For the actor who eventually lifts that trophy, the weight of it will be heavier than the metal — it will carry the answer to whether India's film establishment can evolve as fast as India's film audience already has.
By the Numbers
- South Indian films have won Best Feature Film at the National Film Awards 3 out of the last 5 cycles, per trade analysis.
- South Indian cinema's share of India's domestic theatrical revenue has crossed 50% in recent years, according to Sacnilk and trade publications.
Key Takeaways
- The 72nd National Film Awards Best Actor race is overwhelmingly stacked with South Indian performances, making it effectively a South vs. South contest based on on-screen merit.
- Bollywood PR machinery is reportedly running coordinated campaigns — including retrospective media placements and institutional networking — to engineer a Hindi-language surprise win, according to industry insiders.

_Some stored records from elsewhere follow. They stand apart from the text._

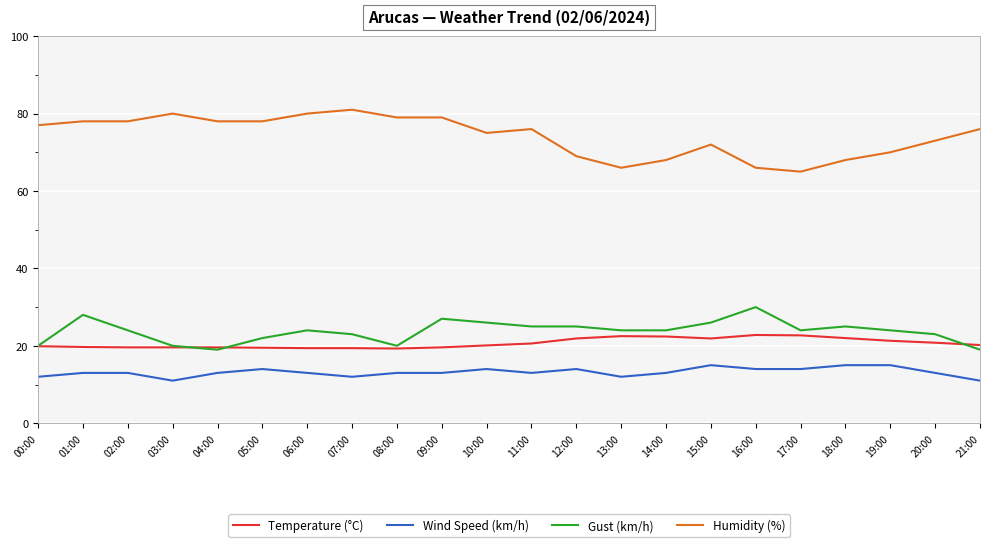

What is the total value across all series at 14:00?

127.4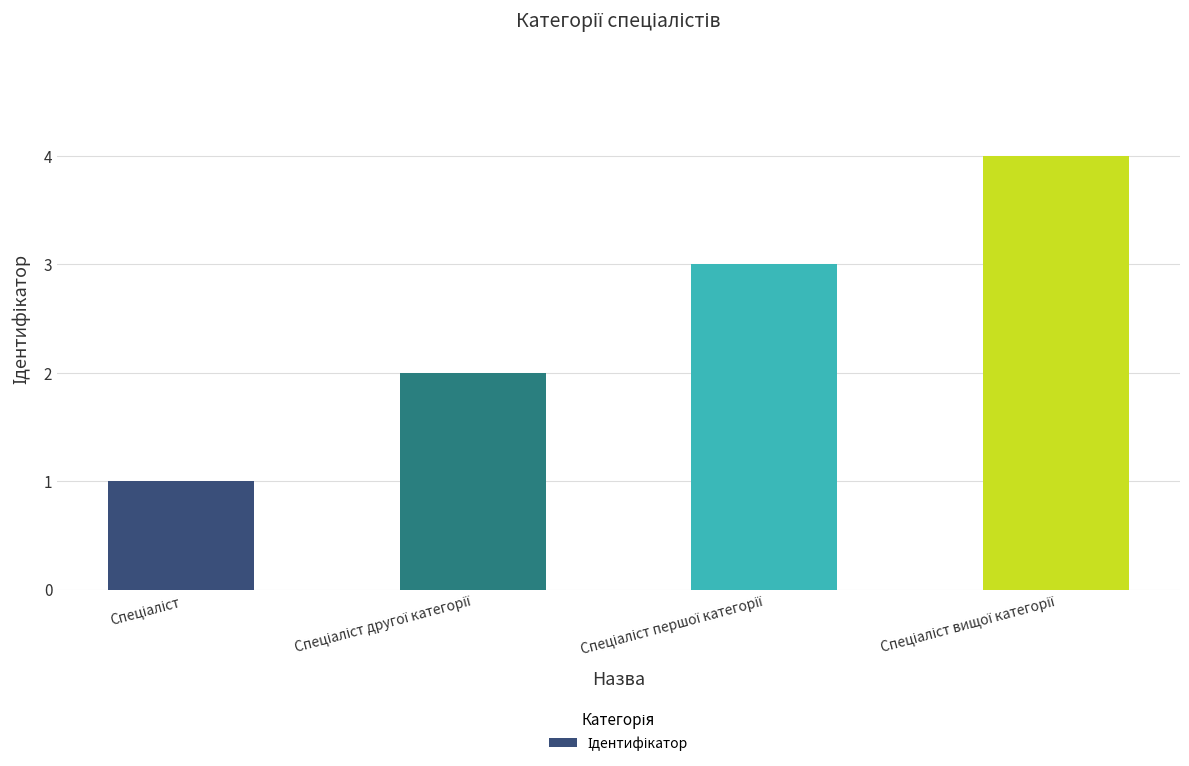

What is the maximum value shown in the chart?

4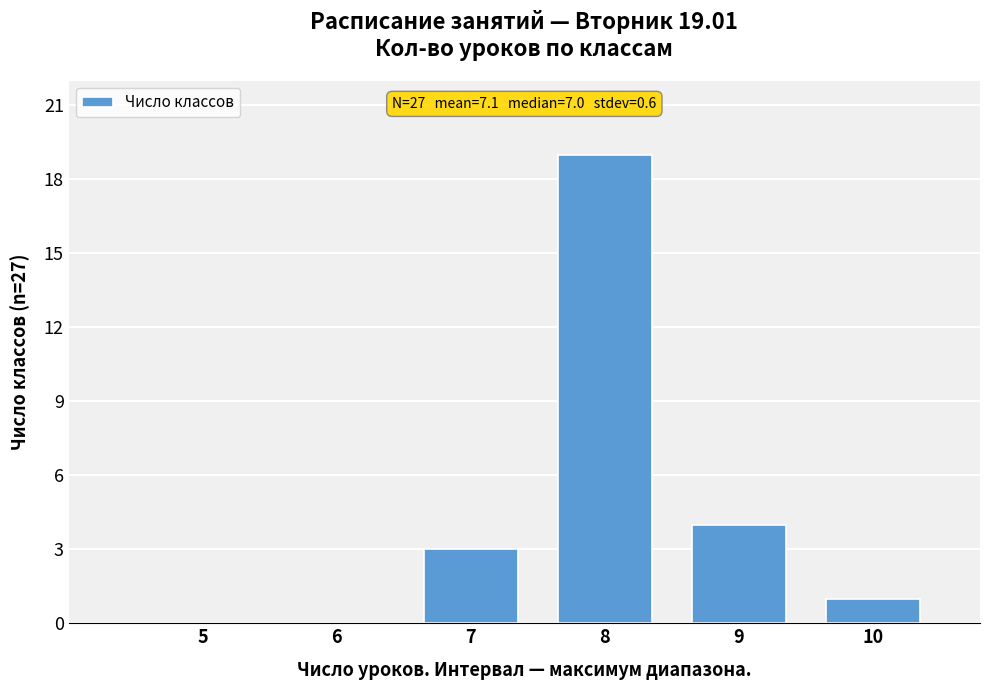

Reading right to left, transcribe all the data shown in this chart.

10=1	9=4	8=19	7=3	6=0	5=0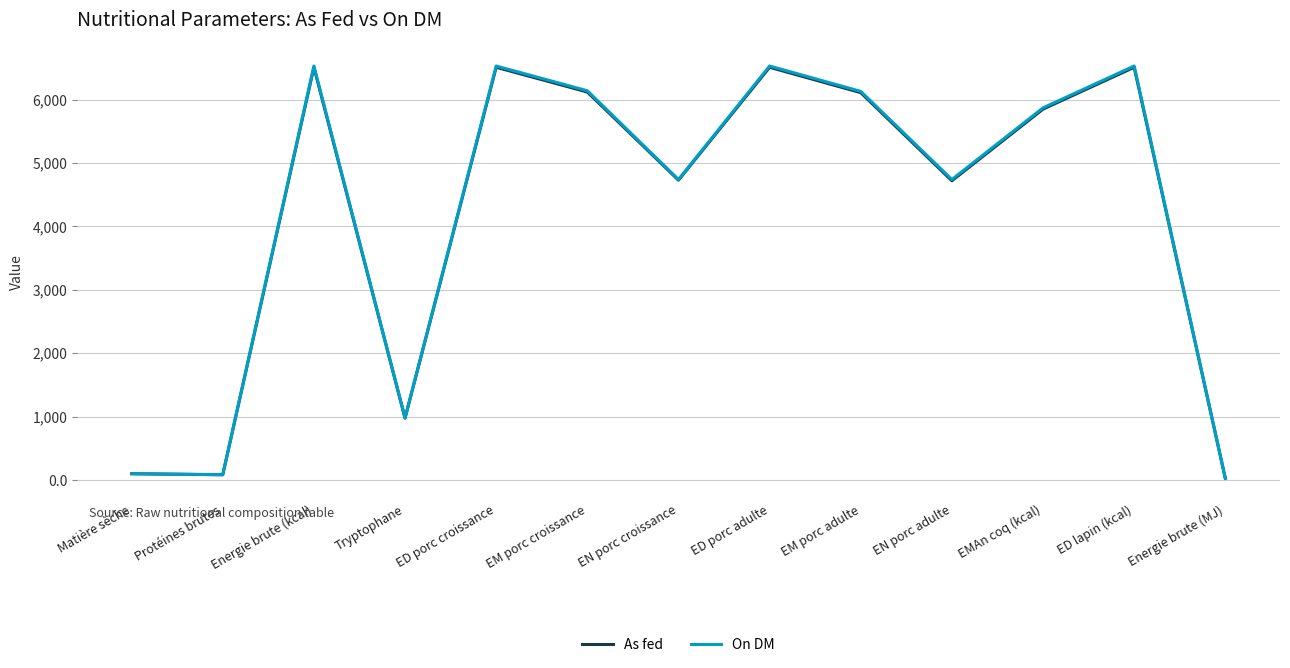

What is the highest value of the On DM series?

6530.0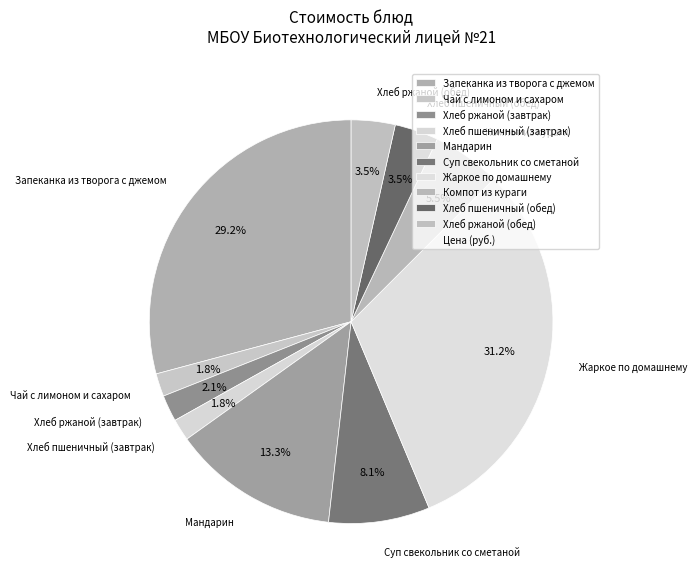

Does Хлеб пшеничный (обед) represent more than half of the total?

No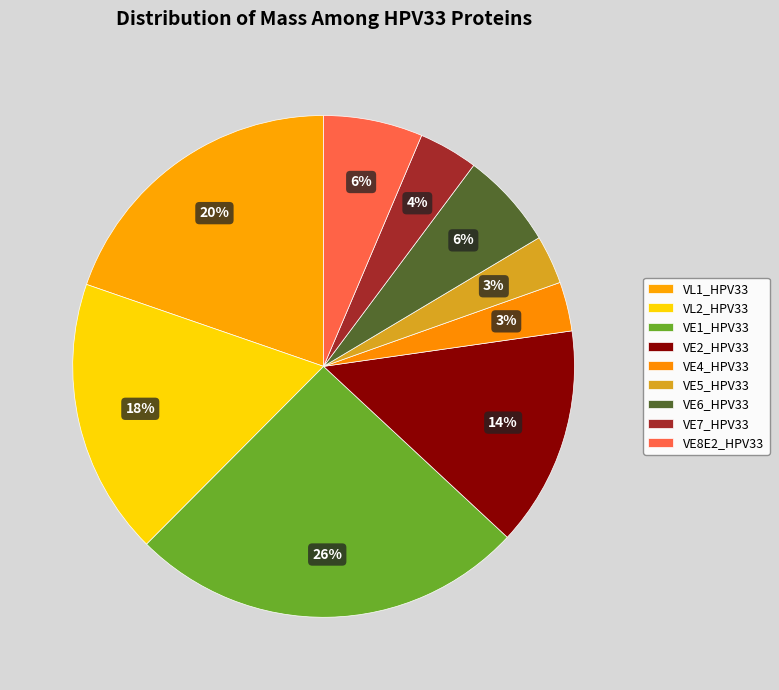

How many slices are in this pie chart?

9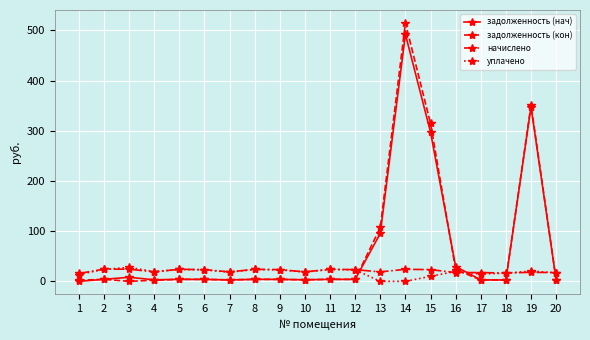

How many values in the задолженность (кон) series are below 3?

7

- The National Film Awards jury composition has historically favoured members more fluent in Hindi cinema, creating a structural tilt that the South's post-RRR box-office dominance has made increasingly difficult to justify.
- South Indian cinema now accounts for over 50% of India's domestic theatrical revenue, yet the Best Actor category has not proportionally reflected this shift over recent award cycles.
- The outcome will be read as a verdict on whether India's film establishment recognises the permanent southward shift in Indian cinema's centre of gravity — making the stakes far larger than a single trophy.
Frequently Asked Questions
When will the 72nd National Film Awards be announced?
The 72nd National Film Awards are expected to be announced by India's Ministry of Information and Broadcasting in 2025–2026. The exact date has not been officially confirmed as of this writing.
Who are the frontrunners for Best Actor at the 72nd National Film Awards?
While the official nominations have not been announced, trade analysts and industry insiders widely regard multiple South Indian actors from Telugu, Tamil, and Malayalam cinema as the strongest contenders, based on critically acclaimed performances during the eligibility period.
How are National Film Award jury members selected?
The jury is constituted by India's Ministry of Information and Broadcasting, which appoints members from across the film industry, academia, and cultural institutions. Critics have noted that the composition has historically leaned toward members more familiar with Hindi-language cinema.
Can PR lobbying actually influence National Film Award outcomes?
There is no verified evidence that PR campaigns directly influence jury voting. However, multiple industry insiders and trade analysts have noted that organised media campaigns and institutional relationships can shape the broader perception environment in which jury members operate.